The constructor pattern would be something like this:
[Constructor(DOMString? mandatoryparams, optional DOMString? optionalparams)]
The usage would be something like this:
function aLittleBitFussy() {
// Give me a recognizer for Australian or British English,
// with grammars for dictation and datetime.
// It should preferably model a child's vocal tract, but doesn't need to.
fussySR= new SpeechInputRequest("language=en-AU|en-GB;grammars=<builtin:dictation>,<builtin:datetime>",
"age=child");
// Give me a synthesizer. It must be Swedish.
// If the voice named "Kiana" is installed, please use it.
// Otherwise, I'd prefer a voice that at least sounds like a woman in her thirties, if you have one.
fussyTTS = new SpeechOutputRequest("language=sv-SE",
"name=Kiana;gender=female;age=30-40");
}
Thirdly, only use a SpeechService object for actual services that aren't built-in to the UA. In this case we should model existing WebSockets and XHR patterns to initialize the service, and then use the service object as a parameter to the constructors for SpeechInputRequest and SpeechOutputRequest. And drop the Query object entirely.
Usage would be something like this:
var ssvc;
function initService() {
//open a new service
ssvc = new SpeechService("https://myspeechservice/?account=a84e-2198-4e60-00f3");
ssvc.onopen = function () {
//check that it has the characteristics we expected...

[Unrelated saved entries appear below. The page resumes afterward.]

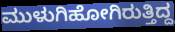
ಮುಳುಗಿಹೋಗಿರುತ್ತಿದ್ದ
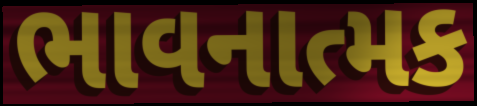
ભાવનાત્મક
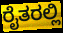
ರೈತರಲ್ಲಿ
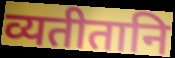
व्यतीतानि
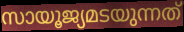
സായൂജ്യമടയുന്നത്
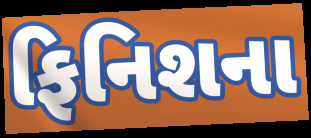
ફિનિશના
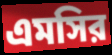
এমসির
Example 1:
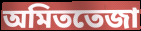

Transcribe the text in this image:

অমিততেজা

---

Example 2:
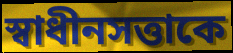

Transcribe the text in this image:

স্বাধীনসত্তাকে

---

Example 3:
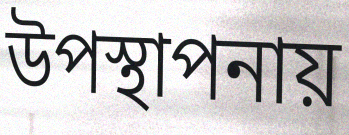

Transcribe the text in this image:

উপস্থাপনায়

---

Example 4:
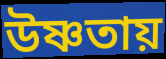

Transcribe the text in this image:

উষ্ণতায়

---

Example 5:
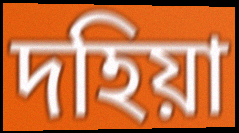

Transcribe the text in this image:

দহিয়া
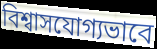
বিশ্বাসযোগ্যভাবে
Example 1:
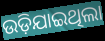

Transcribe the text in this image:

ଉଡ଼ିଯାଇଥିଲା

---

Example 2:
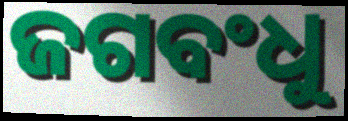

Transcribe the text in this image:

ଜଗବଂଧୁ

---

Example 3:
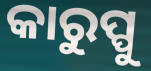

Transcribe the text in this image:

କାରୁପ୍ପୁ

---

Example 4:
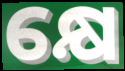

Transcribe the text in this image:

କ୍ଷେ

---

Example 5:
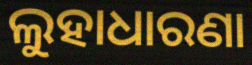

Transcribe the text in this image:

ଲୁହାଧାରଣା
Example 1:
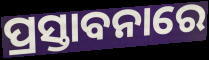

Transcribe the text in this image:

ପ୍ରସ୍ତାବନାରେ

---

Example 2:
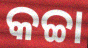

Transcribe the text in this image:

କଚ୍ଚା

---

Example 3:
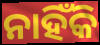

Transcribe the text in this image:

ନାହିଁକି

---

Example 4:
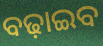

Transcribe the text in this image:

ବଢ଼ାଇବ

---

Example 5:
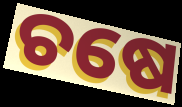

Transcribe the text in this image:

ଚଷେ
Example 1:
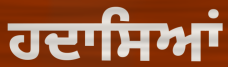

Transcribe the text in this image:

ਹਦਾਸਿਆਂ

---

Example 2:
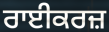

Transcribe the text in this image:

ਰਾਈਕਰਜ਼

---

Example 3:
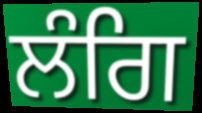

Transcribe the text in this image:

ਲੰਗਿ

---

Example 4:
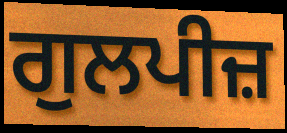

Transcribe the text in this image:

ਗੁਲਪੀਜ਼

//will it recognize en-AU or en-GB, and speak Swedish?
if ((ssvc.getSupportedLanguages("recognition", "en-AU,en-GB") == '')
|| (ssvc.getSupportedLanguages("synthesis", "en-AU,en-GB") == '')
//does it have the right grammars?
|| (ssvc.getSupportedGrammars("<builtin:dictation>,<builtin:us-cities>") == '')) {
//no? okay, close it - we don't want it
ssvc.close();
ssvc.onclose = function () {
ssvc = null;
}
return;
}
}
//get SR and TTS request objects using the service:
serviceSR = new SpeechInputRequest(ssvc);
serviceTTS = new SpeechOutputRequest(ssvc);
}
Received on Wednesday, 14 September 2011 01:01:58 UTC